• Records for the task

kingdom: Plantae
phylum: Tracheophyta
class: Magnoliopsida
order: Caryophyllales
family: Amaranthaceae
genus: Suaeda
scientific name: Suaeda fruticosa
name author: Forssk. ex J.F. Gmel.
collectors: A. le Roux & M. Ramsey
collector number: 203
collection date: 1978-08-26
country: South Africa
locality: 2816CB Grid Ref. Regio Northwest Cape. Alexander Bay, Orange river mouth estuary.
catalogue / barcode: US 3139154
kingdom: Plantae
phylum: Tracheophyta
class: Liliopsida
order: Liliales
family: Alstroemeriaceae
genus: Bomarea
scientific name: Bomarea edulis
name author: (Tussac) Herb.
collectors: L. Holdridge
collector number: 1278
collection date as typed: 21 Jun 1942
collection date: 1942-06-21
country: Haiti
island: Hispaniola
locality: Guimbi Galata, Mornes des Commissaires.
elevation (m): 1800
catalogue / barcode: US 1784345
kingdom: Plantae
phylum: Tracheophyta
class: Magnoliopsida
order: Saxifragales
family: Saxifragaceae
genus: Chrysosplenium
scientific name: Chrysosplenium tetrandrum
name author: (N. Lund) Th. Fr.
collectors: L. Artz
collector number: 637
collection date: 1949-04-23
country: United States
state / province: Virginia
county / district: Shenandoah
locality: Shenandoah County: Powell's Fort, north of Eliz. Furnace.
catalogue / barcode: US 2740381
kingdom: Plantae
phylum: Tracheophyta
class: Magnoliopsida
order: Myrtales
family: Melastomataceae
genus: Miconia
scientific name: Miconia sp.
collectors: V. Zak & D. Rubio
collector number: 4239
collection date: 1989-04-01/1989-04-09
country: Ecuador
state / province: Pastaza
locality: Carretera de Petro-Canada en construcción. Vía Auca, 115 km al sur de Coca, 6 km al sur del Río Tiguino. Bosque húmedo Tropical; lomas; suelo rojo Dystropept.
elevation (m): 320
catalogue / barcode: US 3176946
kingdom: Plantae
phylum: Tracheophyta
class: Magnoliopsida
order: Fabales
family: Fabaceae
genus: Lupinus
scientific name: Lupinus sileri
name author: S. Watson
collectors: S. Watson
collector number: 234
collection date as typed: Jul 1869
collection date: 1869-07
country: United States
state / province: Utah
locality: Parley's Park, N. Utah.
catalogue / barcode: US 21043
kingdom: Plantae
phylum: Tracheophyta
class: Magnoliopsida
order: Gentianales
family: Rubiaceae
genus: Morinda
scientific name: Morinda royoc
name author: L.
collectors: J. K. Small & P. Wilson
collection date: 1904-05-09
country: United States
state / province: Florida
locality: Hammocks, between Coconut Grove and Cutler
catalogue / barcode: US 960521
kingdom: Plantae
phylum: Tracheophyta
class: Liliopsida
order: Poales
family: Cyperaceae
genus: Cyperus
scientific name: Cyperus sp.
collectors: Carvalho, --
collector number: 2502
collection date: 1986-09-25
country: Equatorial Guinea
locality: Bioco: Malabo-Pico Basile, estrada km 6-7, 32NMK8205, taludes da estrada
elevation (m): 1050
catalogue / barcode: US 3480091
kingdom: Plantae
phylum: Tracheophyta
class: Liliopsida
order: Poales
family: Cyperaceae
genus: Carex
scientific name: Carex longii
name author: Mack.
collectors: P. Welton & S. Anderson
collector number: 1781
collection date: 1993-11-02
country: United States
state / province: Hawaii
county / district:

• Written problem
Pick out every line in the entries above that contains the word "collectors", and copy each of those lines in full. Case counts, so a line only qualifies if the capital and small letters match.

• Response for this exercise
collectors: A. le Roux & M. Ramsey
collectors: L. Holdridge
collectors: L. Artz
collectors: V. Zak & D. Rubio
collectors: S. Watson
collectors: J. K. Small & P. Wilson
collectors: Carvalho, --
collectors: P. Welton & S. Anderson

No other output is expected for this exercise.